Saturday, April 17, 2010

VERONICA Ta Moko * Maori Tattoo

Ta Moko has been in the Maori Culture for over a thousand years.
According to Archaeological evidence, in New Zealand, tattooing came from Eastern Polynesian Culture. Maori tattoos are very important and people who were without tattoos considered to be without status or worth.
The meanings of Maori tattoos were more than decorative – they were a show of strength, courage and status. All symbols have a meaning; a tribal link that tells the background and stories of the wearer. Moko is a visual language.


The lines of a Moko accentuate the lines of the face to emphasise the expressions. The tattoos were a symbol of integrity, Maori identity and prestige and also as a reflection of history.

Maori tattooing would start at adolescence and used to celebrate important events throughout the person’s life.
The first tattoo marks the growth from childhood to adulthood and done through a series of rites and rituals. Having tattoos also made them attractive to women.
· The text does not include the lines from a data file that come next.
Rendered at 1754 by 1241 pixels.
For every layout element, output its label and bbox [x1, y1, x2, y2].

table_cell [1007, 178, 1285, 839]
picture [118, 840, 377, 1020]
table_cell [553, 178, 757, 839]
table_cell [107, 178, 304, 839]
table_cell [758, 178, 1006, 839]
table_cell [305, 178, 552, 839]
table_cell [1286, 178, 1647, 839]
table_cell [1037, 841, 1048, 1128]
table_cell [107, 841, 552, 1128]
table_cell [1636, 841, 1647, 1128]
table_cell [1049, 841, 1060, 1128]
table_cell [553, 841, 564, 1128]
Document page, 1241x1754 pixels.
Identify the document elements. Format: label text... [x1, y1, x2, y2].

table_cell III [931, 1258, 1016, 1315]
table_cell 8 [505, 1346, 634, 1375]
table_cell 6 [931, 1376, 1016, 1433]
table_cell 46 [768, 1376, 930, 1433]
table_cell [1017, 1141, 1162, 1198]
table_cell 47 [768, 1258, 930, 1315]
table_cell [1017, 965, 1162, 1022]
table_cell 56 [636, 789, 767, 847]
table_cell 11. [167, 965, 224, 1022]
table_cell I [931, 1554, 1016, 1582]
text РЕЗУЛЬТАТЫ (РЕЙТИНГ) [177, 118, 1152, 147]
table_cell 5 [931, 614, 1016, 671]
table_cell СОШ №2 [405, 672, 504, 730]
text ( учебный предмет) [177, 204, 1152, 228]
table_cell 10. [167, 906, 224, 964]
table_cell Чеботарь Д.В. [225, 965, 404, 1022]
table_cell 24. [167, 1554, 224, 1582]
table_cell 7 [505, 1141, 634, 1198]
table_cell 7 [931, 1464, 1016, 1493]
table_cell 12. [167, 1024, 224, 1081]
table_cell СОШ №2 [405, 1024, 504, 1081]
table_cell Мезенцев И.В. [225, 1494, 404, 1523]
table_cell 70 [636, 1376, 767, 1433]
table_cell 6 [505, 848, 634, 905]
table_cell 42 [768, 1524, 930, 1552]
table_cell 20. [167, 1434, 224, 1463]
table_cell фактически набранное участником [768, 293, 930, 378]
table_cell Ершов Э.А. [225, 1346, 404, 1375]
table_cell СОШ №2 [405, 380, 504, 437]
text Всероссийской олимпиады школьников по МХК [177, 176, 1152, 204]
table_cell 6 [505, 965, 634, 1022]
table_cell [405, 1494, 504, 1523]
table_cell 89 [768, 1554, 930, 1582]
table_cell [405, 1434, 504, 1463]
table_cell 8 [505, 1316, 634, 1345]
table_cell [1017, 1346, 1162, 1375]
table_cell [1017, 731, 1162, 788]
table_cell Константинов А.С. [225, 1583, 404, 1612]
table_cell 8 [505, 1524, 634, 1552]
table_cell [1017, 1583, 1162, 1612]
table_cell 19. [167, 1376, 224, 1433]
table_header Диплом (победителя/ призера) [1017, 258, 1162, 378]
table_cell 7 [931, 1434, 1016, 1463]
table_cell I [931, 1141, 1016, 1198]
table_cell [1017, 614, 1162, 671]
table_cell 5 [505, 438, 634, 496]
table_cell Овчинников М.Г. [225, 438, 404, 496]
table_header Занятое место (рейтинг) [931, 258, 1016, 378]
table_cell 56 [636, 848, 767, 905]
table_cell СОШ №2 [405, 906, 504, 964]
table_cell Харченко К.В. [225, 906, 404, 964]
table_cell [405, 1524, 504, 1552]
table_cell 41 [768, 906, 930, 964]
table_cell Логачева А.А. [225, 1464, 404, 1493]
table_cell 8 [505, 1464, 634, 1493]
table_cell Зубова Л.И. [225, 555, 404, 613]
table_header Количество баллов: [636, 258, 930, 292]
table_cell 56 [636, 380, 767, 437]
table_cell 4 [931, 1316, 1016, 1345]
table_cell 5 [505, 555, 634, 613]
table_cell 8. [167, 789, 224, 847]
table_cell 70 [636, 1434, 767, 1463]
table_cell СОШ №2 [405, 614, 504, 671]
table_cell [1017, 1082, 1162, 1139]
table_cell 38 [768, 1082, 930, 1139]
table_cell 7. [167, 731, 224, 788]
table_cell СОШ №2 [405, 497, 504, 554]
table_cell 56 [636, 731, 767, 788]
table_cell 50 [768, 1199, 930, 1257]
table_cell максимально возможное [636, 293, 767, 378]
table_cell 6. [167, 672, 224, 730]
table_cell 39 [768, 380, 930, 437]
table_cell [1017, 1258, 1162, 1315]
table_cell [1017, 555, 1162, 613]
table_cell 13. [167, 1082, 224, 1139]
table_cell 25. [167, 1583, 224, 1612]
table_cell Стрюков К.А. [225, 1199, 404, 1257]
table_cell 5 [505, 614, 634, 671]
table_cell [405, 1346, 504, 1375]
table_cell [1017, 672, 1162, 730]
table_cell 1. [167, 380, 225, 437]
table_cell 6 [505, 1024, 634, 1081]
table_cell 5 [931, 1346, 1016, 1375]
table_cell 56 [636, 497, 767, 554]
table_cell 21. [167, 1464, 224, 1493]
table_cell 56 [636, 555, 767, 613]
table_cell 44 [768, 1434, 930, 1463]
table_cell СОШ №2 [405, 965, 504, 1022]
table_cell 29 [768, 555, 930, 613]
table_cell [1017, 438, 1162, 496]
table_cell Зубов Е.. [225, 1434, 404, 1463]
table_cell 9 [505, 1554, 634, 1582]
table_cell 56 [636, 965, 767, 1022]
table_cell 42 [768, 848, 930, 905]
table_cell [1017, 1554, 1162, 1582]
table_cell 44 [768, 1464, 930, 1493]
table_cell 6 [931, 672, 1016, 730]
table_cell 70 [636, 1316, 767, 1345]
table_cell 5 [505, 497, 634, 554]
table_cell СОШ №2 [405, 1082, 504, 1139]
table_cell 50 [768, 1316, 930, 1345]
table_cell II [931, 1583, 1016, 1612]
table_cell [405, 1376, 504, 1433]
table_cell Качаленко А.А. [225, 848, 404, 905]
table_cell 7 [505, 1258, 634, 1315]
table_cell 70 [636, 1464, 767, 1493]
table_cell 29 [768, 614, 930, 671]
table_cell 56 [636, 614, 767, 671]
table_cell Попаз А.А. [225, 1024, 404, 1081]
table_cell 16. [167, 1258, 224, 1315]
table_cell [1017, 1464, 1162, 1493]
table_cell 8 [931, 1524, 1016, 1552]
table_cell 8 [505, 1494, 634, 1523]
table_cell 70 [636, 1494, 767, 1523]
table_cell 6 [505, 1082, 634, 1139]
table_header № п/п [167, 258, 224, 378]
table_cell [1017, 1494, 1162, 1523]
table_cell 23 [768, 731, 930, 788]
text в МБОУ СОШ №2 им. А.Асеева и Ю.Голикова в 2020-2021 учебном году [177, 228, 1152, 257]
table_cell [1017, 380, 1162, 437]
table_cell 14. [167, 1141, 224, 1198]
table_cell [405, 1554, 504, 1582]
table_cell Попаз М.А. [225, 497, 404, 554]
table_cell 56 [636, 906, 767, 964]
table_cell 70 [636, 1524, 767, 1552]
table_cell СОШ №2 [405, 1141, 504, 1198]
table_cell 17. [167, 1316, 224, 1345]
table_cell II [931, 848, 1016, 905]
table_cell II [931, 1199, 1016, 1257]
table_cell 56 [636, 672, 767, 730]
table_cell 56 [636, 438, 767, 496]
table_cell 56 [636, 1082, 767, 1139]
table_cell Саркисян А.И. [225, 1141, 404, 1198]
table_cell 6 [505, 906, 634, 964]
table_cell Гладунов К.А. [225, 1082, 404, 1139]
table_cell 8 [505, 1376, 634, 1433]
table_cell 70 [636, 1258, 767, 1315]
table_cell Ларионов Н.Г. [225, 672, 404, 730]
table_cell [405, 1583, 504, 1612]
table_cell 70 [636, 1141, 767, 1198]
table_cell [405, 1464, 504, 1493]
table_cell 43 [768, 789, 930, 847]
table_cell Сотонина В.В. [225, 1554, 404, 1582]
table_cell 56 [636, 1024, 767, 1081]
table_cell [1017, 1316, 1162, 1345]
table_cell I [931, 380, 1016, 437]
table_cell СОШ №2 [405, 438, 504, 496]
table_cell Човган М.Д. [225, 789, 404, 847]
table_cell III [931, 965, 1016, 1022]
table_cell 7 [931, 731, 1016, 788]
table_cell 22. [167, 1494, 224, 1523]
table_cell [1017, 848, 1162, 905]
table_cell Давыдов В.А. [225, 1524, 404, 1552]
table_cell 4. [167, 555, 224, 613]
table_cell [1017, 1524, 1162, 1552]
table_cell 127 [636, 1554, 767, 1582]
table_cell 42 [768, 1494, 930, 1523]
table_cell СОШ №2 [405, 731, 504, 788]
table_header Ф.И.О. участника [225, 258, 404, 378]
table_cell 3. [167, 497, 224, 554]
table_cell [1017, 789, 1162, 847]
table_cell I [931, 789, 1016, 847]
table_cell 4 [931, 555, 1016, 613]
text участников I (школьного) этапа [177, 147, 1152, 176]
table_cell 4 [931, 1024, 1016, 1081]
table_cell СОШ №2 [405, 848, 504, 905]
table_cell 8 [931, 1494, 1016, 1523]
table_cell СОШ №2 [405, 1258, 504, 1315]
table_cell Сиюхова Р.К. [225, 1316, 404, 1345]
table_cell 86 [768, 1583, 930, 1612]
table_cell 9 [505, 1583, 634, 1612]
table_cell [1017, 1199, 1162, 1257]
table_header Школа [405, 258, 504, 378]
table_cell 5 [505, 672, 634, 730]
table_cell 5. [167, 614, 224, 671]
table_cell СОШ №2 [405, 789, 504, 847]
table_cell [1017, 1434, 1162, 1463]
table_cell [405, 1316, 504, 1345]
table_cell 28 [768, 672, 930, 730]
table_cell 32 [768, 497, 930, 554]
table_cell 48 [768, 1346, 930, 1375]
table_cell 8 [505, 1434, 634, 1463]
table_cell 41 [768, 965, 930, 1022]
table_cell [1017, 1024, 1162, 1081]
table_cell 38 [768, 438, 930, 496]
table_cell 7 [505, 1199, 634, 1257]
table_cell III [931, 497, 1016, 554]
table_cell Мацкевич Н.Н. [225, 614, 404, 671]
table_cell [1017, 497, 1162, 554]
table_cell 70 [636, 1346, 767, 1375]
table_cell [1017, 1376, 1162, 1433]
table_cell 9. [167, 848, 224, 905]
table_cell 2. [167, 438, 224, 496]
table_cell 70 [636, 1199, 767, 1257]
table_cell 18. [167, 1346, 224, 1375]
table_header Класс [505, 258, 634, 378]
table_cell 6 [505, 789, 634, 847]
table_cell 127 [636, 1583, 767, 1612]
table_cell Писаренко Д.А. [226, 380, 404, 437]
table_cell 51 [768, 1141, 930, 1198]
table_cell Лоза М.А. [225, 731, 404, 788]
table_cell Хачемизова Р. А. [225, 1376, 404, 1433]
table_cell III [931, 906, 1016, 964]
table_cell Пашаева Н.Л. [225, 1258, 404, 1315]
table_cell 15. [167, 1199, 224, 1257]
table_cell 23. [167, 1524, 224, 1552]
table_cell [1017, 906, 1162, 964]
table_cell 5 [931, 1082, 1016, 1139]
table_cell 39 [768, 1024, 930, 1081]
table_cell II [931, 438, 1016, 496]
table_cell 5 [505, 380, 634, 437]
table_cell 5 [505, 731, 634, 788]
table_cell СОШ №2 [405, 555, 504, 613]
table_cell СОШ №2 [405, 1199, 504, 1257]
Women were not as heavily tattooed as men. If a woman were to be tattooed it was usually either the upper lips outlined in dark blue or the chin, being the most popular. Also their nostrils were finely incised.



“MAORI TATTOO ART IS DIFFERENT FROM TRADITIONAL TATTOOING IN THAT SENSE THAT THE MAORI TATTOO WAS CARVED INTO THE SKIN WITH A CHISEL, INSTEAD OF PUNTURED”

A complete face tattooing was very time consuming. And is unfairly seen as intimidating, regardless of the wearer's intentions. A good tattoo artist would carefully study a person’s bone structure beforehand.

The first stage when giving a tattoo is the graving of deep cuts into the skin.
Then a chisel was dipped into a type of pigment such as burnt Kauri gum or burnt vegetable caterpillars then tapped into the skin.

To get a tattoo was a painful and long process. To heal the swollen tattoo cuts, often leaves from the native tree were placed onto the skin. Also, to help with the pain, flute music and chant poems were performed.

Not only were tattoos placed on the face, swirling double spirals on both buttocks often leading down to the knee, were common.

Instead of needles, they used knives and chisels either smooth or serrated. Ink applied by incisions. The chisels were made from Albatross bone.

There are 2 types of tattoo ink. For the body; the colour was from an organism that’s half vegetable; half caterpillar. For the face; darker ink made from burned wood.

Tattoo needles settled in by the 19th Century.

Because of the bold statements used in Maori tattoo designs, it is growing in popularity.
Modern tattoos are now found on the body and not much the face.